Neptun is a summer resort on the Romanian seacoast, on the Black Sea,  north of Mangalia. It is part of a string of such resorts, Olimp, Jupiter, Cap Aurora, and Venus.

History
Neptun hosts the summer residence of the president, Nufărul (English: The Water Lily).

Built in 1972, it is owned by the Importanne Resort corporation. Located on a beach called "At the flags" (Romanian: La steaguri).

Tourist attractions 
People can go camping, watch open air cinema, play minigolf in one of the 2 minigolf fields, go to nautic sports sites.

Restaurants show a large variety of culinary preparations, with fish specialities, prices for a 1-person meal being under 45 Euros.

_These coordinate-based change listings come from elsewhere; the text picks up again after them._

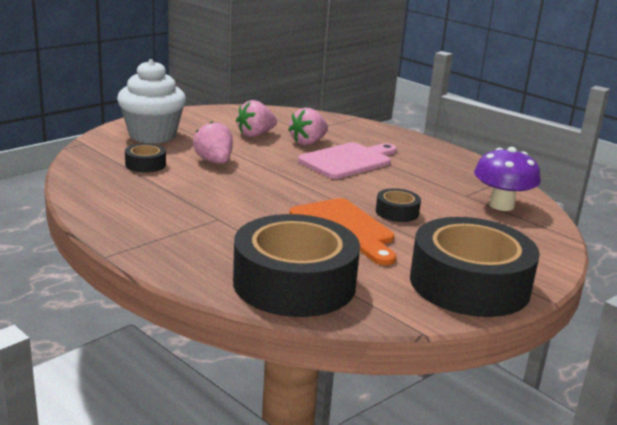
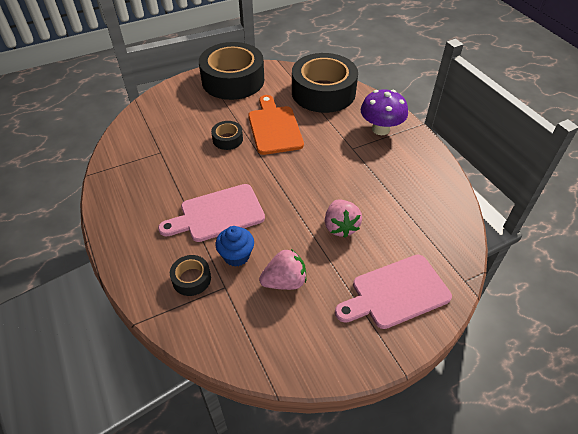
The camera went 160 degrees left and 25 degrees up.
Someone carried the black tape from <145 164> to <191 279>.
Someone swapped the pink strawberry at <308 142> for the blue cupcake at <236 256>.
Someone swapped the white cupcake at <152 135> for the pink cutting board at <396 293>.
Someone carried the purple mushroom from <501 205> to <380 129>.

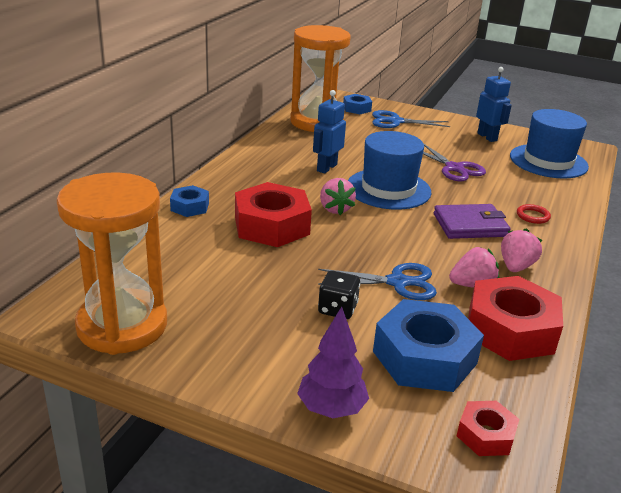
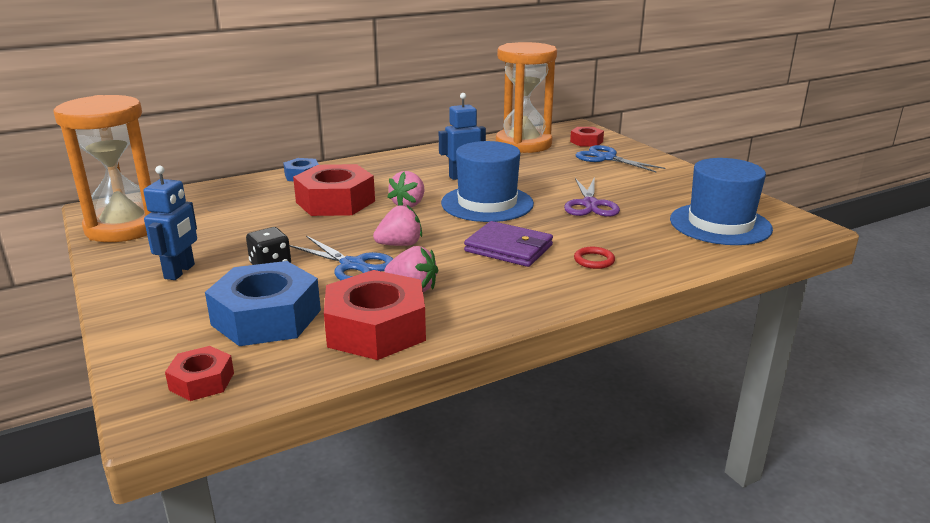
The camera went 40 degrees right and 5 degrees down.
Someone carried the blue robot from <487 137> to <180 272>.
Someone carried the pink strawberry from <516 266> to <400 245>.
Someone repainted the blue nut at <357 108>, which became the red nut at <586 142>.
Someone took away the purple tree at <331 409>.

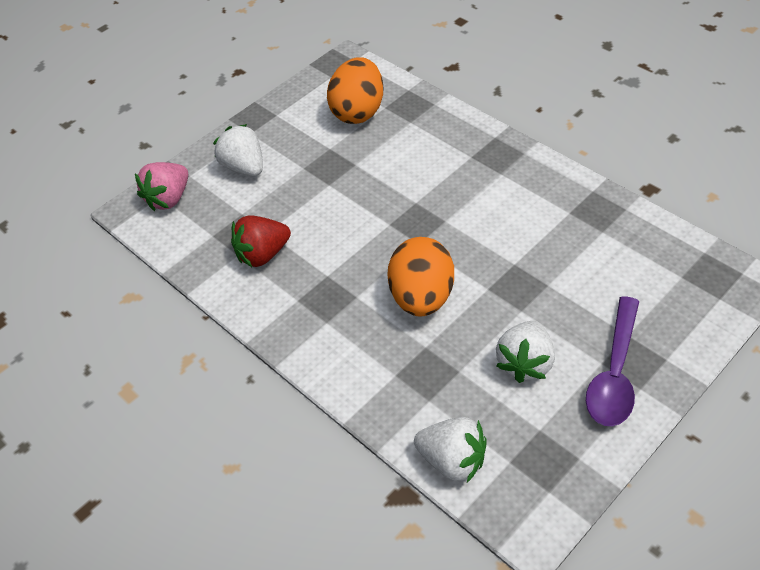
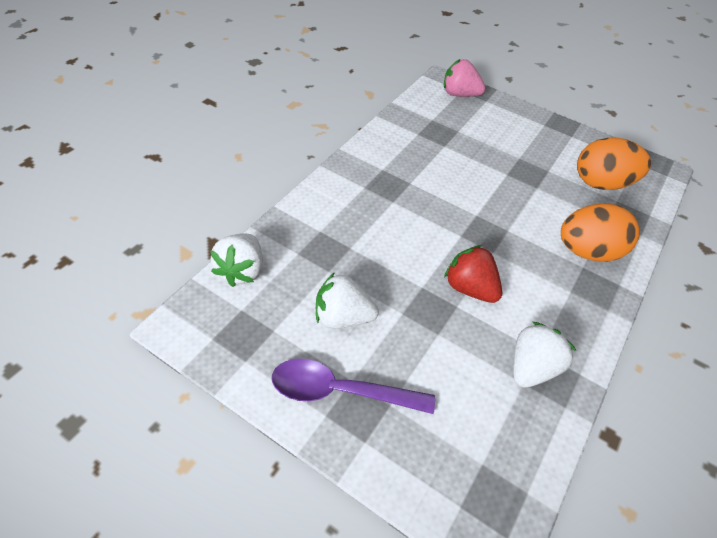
The camera went 70 degrees right and 0 degrees up.
Someone carried the red strawberry from <263 254> to <469 288>.
Someone carried the white strawberry from <244 167> to <531 368>.
Someone carried the orange egg from <422 297> to <587 251>.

Here you can treat degenerative, inflammatory and diarthritic rheumatic diseases, post-traumatic states, diseases of the peripheral nervous system, dermatological diseases, respiratory and other disorders.

Climate 
The marine climate has hot summers (the average temperature in June being over 22 Celsius, most of the days being sunny, and winters being gentle with rare snows. The average temperature being 11.2 Celsius, and rains are low (under 400 mm yearly).

Personalities
 Inna - Romanian singer, winner of two MTV Europe Music Awards and best-selling music act from Eastern Europe of the current decade.